Task objective: How many lines in the entries below contain the string "Copper"? Reply with the number only.
[Records for the task — start]
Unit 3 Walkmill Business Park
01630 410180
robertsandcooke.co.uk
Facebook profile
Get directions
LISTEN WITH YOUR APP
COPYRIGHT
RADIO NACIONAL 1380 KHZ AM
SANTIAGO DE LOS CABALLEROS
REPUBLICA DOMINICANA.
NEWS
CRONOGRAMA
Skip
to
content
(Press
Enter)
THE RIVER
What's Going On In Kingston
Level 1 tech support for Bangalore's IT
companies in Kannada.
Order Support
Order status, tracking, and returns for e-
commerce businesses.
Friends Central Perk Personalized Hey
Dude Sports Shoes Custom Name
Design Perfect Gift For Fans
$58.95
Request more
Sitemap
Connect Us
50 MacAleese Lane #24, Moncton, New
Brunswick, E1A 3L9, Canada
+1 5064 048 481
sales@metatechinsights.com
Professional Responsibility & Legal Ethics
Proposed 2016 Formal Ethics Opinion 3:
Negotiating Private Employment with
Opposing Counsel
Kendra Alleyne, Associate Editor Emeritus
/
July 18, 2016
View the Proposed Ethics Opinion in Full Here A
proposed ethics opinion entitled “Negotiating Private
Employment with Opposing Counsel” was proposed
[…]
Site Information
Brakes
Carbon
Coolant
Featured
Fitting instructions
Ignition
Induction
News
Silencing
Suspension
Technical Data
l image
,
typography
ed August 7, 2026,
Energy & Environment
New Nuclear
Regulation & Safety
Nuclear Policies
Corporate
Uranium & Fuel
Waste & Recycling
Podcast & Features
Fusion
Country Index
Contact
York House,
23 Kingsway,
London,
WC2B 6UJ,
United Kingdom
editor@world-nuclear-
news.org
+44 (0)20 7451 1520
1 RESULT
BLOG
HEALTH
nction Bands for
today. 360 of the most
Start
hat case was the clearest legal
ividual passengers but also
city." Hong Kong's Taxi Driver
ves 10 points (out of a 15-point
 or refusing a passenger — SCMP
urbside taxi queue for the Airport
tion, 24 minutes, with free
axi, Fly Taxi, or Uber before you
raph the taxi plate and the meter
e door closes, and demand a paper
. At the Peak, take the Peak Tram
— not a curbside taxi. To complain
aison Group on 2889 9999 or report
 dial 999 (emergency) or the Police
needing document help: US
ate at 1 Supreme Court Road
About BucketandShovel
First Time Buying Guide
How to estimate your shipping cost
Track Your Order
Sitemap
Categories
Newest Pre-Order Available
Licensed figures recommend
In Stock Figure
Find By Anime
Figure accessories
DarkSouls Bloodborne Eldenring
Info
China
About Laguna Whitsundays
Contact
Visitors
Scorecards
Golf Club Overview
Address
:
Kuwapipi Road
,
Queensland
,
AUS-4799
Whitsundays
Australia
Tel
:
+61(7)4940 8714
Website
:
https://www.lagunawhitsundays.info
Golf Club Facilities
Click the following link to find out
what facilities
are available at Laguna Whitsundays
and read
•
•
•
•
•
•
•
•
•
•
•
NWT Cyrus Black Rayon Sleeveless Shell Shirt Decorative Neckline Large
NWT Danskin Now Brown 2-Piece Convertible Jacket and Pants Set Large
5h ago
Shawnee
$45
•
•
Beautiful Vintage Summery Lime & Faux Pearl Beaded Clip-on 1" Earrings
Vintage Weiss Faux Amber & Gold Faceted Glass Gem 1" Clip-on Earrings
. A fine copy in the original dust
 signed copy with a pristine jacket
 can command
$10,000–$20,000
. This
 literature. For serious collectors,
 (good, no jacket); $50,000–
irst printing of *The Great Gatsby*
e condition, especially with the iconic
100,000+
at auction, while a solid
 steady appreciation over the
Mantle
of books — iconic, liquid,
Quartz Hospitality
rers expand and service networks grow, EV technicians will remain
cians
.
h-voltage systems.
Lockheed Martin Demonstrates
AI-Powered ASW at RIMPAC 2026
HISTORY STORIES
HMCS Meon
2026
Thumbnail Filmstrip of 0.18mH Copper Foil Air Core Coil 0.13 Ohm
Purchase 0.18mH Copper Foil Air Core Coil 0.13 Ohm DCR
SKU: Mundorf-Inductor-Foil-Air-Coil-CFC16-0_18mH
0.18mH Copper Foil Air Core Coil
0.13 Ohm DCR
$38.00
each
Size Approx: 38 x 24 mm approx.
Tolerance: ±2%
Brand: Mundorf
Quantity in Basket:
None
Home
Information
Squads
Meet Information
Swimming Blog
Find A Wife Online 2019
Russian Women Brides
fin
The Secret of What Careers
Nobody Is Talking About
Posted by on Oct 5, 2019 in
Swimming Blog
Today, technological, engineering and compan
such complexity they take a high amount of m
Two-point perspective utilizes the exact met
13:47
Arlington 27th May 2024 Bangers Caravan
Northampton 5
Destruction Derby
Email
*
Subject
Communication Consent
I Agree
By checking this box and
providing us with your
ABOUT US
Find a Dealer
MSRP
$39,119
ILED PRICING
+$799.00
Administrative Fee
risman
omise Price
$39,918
[Records for the task — finish]
Written solution: 3